A Survey of Systemic Risk Analytics

A Survey of Systemic Risk Analytics

October 2012 | Dimitrios Bisias, Mark Flood, Andrew W. Lo, and Stavros Valavanis
This paper provides a comprehensive survey of 31 quantitative measures of systemic risk, covering key themes and issues in the field. The authors motivate these measures from supervisory, research, and data perspectives, and present concise definitions, including required inputs, expected outputs, and data requirements. To encourage experimentation and innovation, the paper includes open-source Matlab code for most of the analytics surveyed. The measures are categorized into macroeconomic, granular foundations and network, forward-looking risk, stress tests, cross-sectional, and measures of illiquidity and insolvency. The paper also discusses the challenges and limitations of systemic risk measurement, emphasizing the need for a robust framework that incorporates diverse perspectives and continuous re-evaluation. The authors argue that accurate and timely measurement of systemic risk is crucial for financial stability, and that a single consensus measure may not be sufficient due to the complex and adaptive nature of the financial system. The paper concludes by highlighting the importance of ongoing research and the need for practical implementation to translate economic concepts into actionable measures.This paper provides a comprehensive survey of 31 quantitative measures of systemic risk, covering key themes and issues in the field.
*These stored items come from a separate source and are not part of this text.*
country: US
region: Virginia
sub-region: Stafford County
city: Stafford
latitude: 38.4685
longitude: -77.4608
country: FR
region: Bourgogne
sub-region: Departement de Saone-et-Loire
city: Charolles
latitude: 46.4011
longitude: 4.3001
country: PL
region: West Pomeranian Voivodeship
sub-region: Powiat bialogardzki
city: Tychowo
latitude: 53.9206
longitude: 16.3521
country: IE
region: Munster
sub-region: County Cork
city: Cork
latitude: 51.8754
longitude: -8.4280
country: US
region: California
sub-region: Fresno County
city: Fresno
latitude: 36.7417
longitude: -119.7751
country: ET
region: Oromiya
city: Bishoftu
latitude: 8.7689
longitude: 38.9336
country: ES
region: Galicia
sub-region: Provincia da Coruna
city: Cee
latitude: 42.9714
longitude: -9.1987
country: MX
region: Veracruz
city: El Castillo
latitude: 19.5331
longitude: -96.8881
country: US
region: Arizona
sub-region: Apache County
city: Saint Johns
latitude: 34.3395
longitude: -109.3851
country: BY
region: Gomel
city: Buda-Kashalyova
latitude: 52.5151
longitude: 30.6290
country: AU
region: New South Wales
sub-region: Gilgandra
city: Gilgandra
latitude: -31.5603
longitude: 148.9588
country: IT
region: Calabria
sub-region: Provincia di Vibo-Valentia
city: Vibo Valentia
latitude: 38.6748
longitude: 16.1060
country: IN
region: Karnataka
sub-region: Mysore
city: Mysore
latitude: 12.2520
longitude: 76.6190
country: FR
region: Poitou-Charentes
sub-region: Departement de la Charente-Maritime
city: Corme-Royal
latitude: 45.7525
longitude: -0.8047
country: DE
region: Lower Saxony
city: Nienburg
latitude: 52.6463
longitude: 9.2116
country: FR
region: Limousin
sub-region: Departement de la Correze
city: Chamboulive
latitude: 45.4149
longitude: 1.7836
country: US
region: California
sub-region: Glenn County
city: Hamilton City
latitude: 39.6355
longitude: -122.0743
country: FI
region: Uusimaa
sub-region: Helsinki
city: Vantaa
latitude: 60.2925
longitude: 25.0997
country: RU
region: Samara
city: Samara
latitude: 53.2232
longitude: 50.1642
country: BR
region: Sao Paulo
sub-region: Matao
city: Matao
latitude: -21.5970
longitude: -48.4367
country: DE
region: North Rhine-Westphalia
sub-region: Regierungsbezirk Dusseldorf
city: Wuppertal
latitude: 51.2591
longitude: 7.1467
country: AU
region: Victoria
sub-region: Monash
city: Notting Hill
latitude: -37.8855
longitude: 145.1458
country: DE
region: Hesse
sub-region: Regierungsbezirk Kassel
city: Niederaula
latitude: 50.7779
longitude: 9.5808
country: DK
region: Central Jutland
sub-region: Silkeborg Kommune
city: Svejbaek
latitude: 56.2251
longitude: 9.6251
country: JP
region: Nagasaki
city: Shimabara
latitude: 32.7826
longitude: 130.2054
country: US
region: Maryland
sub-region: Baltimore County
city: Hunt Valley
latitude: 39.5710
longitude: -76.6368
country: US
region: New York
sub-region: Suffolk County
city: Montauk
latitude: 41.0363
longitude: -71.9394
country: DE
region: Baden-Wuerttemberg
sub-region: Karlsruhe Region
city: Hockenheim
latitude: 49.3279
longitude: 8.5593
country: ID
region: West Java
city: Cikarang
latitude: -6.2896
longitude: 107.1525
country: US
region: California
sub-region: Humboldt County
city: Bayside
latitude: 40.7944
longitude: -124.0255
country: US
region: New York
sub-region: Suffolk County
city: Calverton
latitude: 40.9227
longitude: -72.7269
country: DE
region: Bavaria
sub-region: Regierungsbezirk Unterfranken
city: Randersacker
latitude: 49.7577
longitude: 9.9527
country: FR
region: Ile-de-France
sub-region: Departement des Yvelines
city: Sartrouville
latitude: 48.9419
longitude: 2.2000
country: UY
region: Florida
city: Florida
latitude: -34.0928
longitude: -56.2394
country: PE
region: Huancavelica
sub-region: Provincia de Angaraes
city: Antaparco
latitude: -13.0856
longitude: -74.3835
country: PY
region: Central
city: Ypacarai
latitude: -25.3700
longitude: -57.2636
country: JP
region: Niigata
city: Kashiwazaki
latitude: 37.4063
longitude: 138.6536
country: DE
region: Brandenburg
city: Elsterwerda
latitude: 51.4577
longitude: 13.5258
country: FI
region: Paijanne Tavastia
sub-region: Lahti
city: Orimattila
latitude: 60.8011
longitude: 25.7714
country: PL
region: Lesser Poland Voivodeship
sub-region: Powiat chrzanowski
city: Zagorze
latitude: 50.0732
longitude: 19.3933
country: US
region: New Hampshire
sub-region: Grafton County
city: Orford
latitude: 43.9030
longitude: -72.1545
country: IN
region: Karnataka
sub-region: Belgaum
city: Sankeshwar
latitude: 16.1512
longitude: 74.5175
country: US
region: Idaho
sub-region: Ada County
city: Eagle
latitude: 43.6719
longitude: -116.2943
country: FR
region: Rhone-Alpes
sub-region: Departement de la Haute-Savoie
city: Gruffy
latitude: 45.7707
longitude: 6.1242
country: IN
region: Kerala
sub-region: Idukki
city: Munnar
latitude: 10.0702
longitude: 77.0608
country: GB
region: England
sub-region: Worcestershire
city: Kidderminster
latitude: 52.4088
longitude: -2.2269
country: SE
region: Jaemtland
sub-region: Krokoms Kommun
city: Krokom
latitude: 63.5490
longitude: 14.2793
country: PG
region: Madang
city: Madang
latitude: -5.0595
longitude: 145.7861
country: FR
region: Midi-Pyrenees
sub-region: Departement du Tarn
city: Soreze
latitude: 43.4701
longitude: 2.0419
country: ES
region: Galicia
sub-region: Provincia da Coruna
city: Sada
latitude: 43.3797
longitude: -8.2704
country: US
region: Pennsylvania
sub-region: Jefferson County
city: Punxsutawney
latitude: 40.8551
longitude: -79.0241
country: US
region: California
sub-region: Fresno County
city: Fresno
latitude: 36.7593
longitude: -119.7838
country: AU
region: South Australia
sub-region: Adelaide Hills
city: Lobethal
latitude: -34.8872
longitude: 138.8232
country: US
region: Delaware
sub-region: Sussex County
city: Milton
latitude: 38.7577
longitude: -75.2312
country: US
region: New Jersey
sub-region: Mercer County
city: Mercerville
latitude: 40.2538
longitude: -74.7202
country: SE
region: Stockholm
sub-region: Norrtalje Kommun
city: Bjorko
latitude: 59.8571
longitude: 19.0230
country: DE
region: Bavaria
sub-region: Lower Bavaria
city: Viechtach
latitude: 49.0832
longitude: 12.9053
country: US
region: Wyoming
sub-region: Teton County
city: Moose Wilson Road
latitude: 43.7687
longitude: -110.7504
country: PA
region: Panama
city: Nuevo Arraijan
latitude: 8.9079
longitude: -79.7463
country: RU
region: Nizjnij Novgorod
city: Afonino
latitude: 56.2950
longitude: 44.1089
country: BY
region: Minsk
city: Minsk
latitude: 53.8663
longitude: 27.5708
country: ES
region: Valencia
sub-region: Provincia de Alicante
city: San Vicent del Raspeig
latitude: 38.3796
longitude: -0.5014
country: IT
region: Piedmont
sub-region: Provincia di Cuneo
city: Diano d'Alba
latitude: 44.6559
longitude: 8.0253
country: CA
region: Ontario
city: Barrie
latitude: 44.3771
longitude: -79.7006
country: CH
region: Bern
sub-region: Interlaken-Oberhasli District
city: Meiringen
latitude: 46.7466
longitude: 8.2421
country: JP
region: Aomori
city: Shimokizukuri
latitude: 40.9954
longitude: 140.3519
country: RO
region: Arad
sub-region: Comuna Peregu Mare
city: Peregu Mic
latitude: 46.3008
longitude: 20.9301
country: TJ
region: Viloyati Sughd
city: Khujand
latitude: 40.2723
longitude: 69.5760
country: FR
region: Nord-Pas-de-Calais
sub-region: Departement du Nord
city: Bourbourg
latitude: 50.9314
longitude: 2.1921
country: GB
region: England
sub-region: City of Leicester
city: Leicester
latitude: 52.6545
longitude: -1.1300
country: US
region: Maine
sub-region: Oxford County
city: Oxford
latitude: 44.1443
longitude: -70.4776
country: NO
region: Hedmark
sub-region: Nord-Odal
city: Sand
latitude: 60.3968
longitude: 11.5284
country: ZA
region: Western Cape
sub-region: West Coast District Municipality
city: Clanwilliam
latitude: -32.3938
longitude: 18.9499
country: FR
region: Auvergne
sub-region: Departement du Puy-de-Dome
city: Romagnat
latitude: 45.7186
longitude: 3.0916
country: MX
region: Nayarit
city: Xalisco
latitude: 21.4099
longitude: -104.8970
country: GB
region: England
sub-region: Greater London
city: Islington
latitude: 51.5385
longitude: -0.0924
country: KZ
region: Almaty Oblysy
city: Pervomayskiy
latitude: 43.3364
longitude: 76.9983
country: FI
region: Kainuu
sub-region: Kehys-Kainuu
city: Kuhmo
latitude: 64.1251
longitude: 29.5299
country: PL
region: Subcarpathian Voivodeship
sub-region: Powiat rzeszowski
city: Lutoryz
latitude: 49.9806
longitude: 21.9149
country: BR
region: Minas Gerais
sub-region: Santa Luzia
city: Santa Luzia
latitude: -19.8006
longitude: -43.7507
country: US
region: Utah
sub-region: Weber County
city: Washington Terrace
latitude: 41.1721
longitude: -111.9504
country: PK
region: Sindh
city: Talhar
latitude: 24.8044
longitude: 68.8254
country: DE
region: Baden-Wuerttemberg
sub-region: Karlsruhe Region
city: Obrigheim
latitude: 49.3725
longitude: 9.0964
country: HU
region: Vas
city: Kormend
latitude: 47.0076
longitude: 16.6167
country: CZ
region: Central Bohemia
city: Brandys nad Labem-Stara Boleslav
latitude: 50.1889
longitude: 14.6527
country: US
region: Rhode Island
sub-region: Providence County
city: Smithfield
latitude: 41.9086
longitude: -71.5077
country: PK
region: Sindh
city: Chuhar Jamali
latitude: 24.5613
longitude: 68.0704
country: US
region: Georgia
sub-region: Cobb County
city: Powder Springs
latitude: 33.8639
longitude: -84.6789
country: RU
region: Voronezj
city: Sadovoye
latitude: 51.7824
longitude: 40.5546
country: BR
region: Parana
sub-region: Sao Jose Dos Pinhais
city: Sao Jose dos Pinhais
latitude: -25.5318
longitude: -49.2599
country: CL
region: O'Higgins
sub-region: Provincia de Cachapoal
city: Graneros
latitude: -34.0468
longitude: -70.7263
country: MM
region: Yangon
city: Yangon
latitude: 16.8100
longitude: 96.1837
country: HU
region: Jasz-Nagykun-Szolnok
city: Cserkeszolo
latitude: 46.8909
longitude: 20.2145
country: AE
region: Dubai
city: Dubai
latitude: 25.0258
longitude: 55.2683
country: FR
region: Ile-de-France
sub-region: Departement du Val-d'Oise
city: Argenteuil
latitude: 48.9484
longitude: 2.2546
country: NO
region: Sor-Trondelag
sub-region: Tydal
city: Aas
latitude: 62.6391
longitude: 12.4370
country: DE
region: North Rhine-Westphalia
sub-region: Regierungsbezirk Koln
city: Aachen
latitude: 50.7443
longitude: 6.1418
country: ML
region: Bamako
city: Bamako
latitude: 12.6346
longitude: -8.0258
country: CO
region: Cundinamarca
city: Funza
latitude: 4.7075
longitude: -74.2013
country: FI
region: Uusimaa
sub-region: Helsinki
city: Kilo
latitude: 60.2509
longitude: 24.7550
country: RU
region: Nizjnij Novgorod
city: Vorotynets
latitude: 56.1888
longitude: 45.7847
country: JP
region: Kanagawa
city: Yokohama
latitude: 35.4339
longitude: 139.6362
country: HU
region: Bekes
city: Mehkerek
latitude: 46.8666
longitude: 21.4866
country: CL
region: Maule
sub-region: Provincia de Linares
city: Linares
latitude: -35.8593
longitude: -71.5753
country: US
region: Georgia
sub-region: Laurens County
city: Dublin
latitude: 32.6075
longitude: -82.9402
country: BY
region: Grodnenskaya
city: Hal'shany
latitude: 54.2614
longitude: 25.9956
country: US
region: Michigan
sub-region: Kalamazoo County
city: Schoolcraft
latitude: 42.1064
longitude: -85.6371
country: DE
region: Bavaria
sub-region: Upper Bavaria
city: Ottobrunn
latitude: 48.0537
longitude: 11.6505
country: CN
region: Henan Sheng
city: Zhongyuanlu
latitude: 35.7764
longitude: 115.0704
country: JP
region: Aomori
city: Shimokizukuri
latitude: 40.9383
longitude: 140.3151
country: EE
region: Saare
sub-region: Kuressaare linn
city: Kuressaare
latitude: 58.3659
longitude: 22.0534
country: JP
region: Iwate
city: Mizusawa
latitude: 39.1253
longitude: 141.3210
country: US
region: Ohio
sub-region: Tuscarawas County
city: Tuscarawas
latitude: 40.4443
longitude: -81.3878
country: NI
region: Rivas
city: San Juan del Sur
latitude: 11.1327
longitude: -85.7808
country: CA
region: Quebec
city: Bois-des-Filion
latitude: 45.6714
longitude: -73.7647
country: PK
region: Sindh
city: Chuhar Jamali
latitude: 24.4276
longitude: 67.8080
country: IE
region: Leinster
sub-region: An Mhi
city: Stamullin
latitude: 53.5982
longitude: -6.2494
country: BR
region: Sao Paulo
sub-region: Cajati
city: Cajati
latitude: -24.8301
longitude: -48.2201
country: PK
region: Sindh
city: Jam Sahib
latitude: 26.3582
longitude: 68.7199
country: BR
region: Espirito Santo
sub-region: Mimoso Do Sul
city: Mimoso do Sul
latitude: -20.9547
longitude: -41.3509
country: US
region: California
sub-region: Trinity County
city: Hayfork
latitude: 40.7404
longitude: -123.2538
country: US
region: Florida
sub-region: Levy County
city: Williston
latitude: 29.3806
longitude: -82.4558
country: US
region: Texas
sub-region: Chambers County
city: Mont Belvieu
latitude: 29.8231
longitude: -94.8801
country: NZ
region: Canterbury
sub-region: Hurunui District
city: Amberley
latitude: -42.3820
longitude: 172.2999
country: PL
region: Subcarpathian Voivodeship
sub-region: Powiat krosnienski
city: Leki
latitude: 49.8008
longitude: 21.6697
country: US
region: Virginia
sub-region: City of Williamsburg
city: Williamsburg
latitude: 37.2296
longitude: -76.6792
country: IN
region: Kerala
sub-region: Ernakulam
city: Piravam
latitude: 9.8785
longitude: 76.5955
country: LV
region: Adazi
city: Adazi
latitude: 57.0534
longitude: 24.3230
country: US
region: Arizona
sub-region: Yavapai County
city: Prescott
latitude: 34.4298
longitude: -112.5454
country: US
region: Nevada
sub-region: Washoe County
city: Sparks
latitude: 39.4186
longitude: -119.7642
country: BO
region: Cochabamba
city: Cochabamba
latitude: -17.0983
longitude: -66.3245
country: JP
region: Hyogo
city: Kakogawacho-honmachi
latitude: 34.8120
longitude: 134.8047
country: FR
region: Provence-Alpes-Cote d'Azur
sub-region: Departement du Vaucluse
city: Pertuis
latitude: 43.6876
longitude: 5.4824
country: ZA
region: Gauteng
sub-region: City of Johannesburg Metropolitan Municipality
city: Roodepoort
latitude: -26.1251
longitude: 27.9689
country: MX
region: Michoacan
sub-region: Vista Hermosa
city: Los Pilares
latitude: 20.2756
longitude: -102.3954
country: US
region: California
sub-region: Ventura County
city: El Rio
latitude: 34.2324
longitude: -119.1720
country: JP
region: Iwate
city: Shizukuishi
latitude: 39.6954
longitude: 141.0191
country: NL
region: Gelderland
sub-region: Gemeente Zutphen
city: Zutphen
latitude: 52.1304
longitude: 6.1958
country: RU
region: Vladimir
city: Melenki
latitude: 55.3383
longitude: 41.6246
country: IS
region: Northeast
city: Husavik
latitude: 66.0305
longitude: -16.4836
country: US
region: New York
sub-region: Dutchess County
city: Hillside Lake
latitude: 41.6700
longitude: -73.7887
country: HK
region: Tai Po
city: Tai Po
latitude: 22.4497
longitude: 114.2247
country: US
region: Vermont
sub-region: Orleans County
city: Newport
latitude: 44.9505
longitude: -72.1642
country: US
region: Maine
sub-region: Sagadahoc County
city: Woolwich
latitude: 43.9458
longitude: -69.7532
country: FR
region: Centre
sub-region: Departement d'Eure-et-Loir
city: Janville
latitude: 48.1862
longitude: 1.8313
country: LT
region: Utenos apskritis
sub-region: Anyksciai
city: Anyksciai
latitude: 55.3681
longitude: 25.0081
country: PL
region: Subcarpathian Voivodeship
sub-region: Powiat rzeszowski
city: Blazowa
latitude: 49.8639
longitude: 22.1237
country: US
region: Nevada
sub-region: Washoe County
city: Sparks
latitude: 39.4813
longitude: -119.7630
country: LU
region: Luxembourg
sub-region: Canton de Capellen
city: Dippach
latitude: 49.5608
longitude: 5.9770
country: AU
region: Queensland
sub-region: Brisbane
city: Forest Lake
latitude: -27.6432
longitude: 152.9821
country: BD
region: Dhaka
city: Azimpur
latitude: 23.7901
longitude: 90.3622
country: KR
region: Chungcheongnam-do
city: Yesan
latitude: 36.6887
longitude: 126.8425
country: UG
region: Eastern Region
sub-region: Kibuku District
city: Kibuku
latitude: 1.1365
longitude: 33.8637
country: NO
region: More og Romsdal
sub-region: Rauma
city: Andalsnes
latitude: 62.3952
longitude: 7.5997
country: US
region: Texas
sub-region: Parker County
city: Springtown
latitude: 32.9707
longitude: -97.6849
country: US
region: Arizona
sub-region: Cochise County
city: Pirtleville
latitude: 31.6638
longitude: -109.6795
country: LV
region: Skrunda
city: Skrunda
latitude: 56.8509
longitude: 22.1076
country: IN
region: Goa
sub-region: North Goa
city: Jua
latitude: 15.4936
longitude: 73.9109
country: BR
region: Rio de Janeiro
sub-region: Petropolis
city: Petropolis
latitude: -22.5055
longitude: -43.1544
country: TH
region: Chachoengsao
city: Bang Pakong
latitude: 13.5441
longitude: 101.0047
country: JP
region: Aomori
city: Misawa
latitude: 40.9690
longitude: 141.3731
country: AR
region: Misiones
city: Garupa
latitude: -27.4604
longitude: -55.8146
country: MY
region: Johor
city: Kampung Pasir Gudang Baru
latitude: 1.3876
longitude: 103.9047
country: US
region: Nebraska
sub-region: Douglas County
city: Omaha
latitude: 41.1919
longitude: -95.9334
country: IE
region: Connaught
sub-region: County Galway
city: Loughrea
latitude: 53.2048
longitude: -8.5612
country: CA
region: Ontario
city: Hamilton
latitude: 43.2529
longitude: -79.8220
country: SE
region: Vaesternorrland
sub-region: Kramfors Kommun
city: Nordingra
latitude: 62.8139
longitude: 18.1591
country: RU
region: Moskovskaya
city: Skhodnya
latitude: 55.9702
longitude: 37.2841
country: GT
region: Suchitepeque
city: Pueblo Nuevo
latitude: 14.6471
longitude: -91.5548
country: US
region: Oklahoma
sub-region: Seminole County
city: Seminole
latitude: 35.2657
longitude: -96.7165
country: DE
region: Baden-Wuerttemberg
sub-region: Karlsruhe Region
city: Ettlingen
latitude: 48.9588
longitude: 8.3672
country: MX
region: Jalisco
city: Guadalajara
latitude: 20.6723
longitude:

The authors motivate these measures from supervisory, research, and data perspectives, and present concise definitions, including required inputs, expected outputs, and data requirements. To encourage experimentation and innovation, the paper includes open-source Matlab code for most of the analytics surveyed. The measures are categorized into macroeconomic, granular foundations and network, forward-looking risk, stress tests, cross-sectional, and measures of illiquidity and insolvency. The paper also discusses the challenges and limitations of systemic risk measurement, emphasizing the need for a robust framework that incorporates diverse perspectives and continuous re-evaluation. The authors argue that accurate and timely measurement of systemic risk is crucial for financial stability, and that a single consensus measure may not be sufficient due to the complex and adaptive nature of the financial system. The paper concludes by highlighting the importance of ongoing research and the need for practical implementation to translate economic concepts into actionable measures.